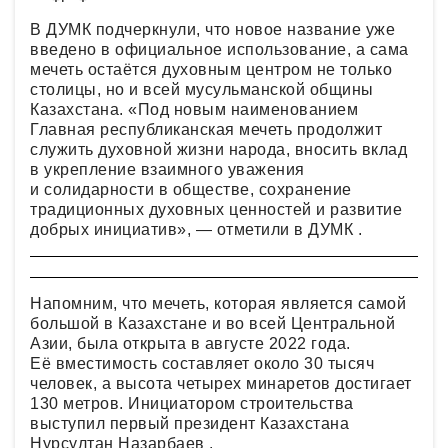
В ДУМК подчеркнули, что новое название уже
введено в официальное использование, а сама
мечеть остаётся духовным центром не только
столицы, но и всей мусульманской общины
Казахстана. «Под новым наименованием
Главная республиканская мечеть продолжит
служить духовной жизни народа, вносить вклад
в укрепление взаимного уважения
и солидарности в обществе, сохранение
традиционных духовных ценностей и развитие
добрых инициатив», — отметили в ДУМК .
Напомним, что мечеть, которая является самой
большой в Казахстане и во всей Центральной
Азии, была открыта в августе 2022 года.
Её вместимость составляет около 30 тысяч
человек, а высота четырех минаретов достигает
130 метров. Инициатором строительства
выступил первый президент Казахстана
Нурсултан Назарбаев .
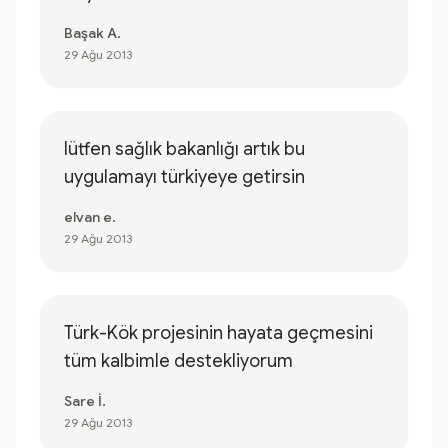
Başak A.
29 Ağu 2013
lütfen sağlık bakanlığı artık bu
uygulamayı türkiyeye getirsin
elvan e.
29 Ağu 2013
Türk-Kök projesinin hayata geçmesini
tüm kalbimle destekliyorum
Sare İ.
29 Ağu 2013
────────────────────
» **Work task**
Write out the material exactly, excluding pictures.

» **Worked solution**
В ДУМК подчеркнули, что новое название уже
введено в официальное использование, а сама
мечеть остаётся духовным центром не только
столицы, но и всей мусульманской общины
Казахстана. «Под новым наименованием
Главная республиканская мечеть продолжит
служить духовной жизни народа, вносить вклад
в укрепление взаимного уважения
и солидарности в обществе, сохранение
традиционных духовных ценностей и развитие
добрых инициатив», — отметили в ДУМК .
Напомним, что мечеть, которая является самой
большой в Казахстане и во всей Центральной
Азии, была открыта в августе 2022 года.
Её вместимость составляет около 30 тысяч
человек, а высота четырех минаретов достигает
130 метров. Инициатором строительства
выступил первый президент Казахстана
Нурсултан Назарбаев .
Başak A.
29 Ağu 2013
lütfen sağlık bakanlığı artık bu
uygulamayı türkiyeye getirsin
elvan e.
29 Ağu 2013
Türk-Kök projesinin hayata geçmesini
tüm kalbimle destekliyorum
Sare İ.
29 Ağu 2013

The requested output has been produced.